[DATA RECORDS — start]

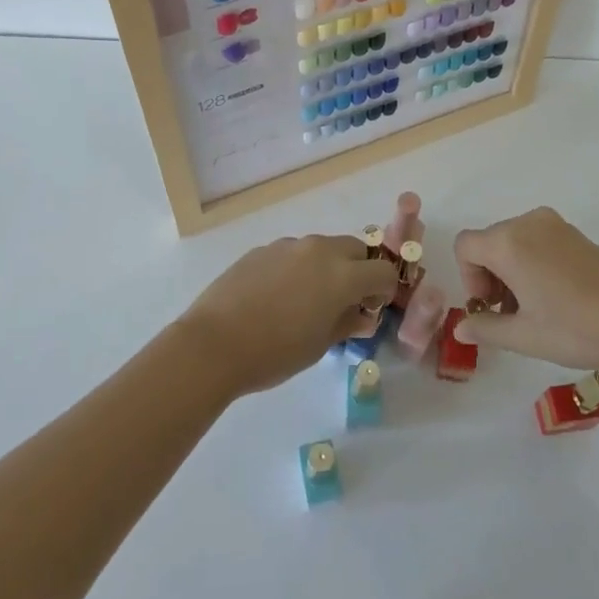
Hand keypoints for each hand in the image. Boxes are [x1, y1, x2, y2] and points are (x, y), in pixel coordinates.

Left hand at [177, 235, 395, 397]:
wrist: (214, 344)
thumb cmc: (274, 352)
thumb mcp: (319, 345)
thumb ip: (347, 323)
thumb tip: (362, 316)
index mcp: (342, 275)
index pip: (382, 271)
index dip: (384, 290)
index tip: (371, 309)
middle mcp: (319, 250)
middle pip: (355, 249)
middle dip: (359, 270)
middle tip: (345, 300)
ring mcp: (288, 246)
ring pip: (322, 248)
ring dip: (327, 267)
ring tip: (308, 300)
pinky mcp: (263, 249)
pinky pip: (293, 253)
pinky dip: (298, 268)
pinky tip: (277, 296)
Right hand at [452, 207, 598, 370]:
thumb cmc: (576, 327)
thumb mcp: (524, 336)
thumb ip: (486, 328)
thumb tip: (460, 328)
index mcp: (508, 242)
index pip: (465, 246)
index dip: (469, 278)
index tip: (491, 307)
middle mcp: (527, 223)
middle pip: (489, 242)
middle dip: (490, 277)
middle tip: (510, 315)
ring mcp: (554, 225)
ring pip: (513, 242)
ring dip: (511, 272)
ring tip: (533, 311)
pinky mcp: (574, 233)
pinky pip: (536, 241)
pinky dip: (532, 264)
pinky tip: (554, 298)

[DATA RECORDS — finish]
[DATA RECORDS — start]

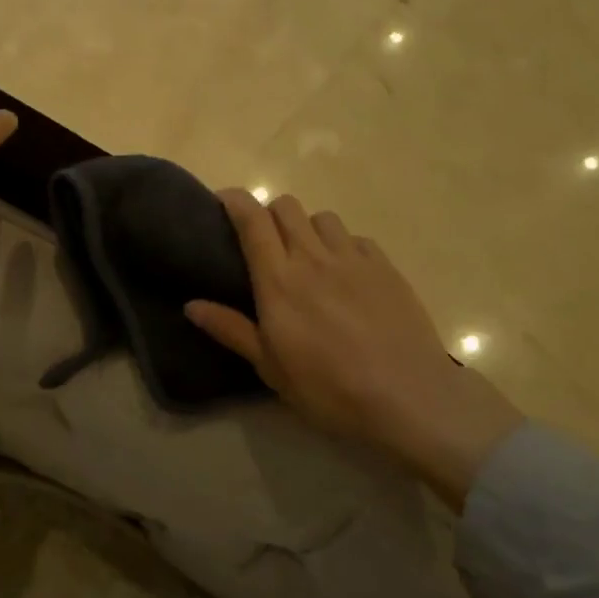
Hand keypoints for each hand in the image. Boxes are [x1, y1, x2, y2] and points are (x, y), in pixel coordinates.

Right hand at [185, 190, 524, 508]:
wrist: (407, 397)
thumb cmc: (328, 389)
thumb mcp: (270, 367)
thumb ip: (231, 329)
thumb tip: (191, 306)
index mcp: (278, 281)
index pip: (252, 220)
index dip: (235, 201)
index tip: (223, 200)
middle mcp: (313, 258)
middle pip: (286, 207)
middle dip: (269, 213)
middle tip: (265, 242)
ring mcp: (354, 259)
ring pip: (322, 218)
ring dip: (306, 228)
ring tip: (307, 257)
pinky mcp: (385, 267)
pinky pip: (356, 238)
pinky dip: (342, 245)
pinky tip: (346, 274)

[DATA RECORDS — finish]
[DATA RECORDS — start]

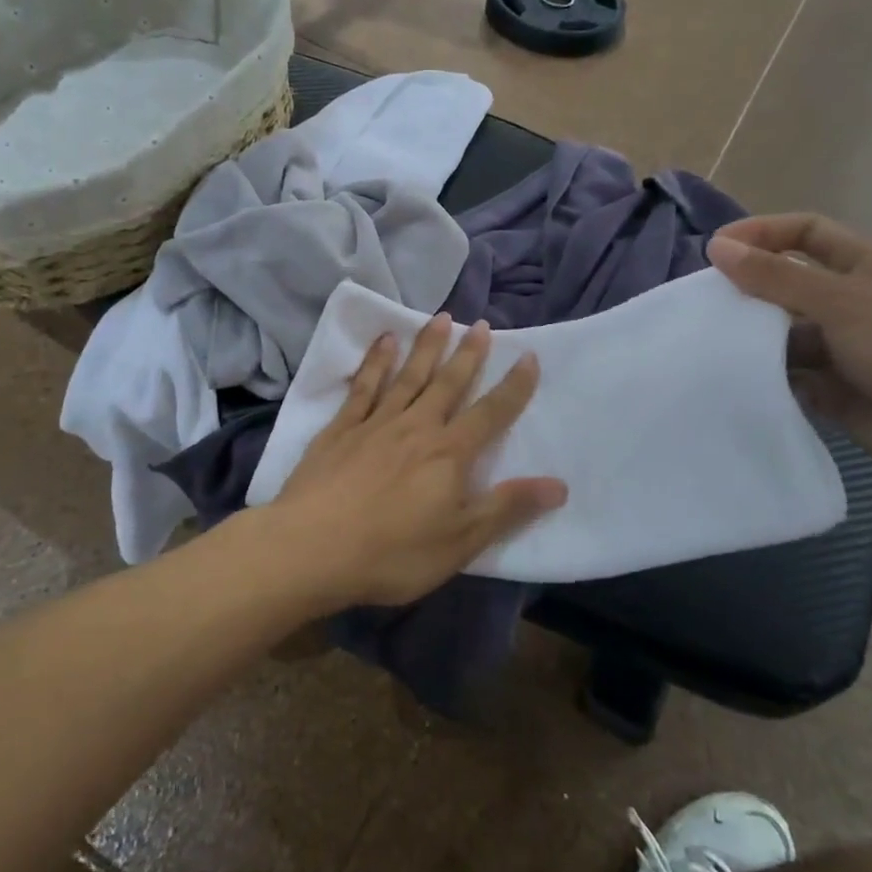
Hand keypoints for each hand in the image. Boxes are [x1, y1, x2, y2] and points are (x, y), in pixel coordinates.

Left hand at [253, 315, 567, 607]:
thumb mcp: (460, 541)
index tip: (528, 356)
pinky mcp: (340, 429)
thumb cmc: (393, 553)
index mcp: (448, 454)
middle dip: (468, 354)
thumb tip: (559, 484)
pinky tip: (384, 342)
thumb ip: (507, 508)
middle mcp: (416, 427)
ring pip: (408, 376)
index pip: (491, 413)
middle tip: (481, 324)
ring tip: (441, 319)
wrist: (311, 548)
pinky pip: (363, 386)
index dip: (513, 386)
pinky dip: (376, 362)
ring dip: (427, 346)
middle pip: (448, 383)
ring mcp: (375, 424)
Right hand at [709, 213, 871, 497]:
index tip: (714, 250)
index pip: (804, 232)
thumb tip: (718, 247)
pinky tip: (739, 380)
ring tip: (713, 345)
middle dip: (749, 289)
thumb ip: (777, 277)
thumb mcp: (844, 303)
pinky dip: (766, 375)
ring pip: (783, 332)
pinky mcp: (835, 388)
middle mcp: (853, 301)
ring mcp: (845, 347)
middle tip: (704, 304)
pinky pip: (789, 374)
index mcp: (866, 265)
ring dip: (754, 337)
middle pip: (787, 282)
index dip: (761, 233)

[DATA RECORDS — finish]

Look above for the line holding "thumb ip: (347, 323)" and the line holding "pinky tip: (554, 298)", then output exactly those two lines and every line between them, nothing more.

thumb ip: (347, 323)
thumb tip: (362, 316)
index mcp: (342, 275)
index pip: (382, 271)
index dip: (384, 290)
index tip: (371, 309)
middle mcp: (319, 250)
middle pip: (355, 249)
middle dip: (359, 270)
middle tip: (345, 300)
ring mcp: (288, 246)
ring pip: (322, 248)
ring dip: (327, 267)
ring tip: (308, 300)
pinky mcp: (263, 249)
pinky pip: (293, 253)
pinky dip: (298, 268)
pinky tip: (277, 296)
Right hand at [452, 207, 598, 370]:
thumb cmc: (576, 327)
thumb mcp: (524, 336)
thumb ip: (486, 328)
thumb tip: (460, 328)
index mcp: (508, 242)
index pip: (465, 246)
index dip: (469, 278)
index tip: (491, 307)
middle mcp: (527, 223)
middle pip: (489, 242)
middle dip: (490, 277)
middle tip: (510, 315)
ring mcp: (554, 225)
ring pip: (513, 242)
ring dip: (511, 272)
ring tip: (533, 311)
pinky mcp: (574, 233)
pinky pip: (536, 241)
pinky dip: (532, 264)
pinky tip: (554, 298)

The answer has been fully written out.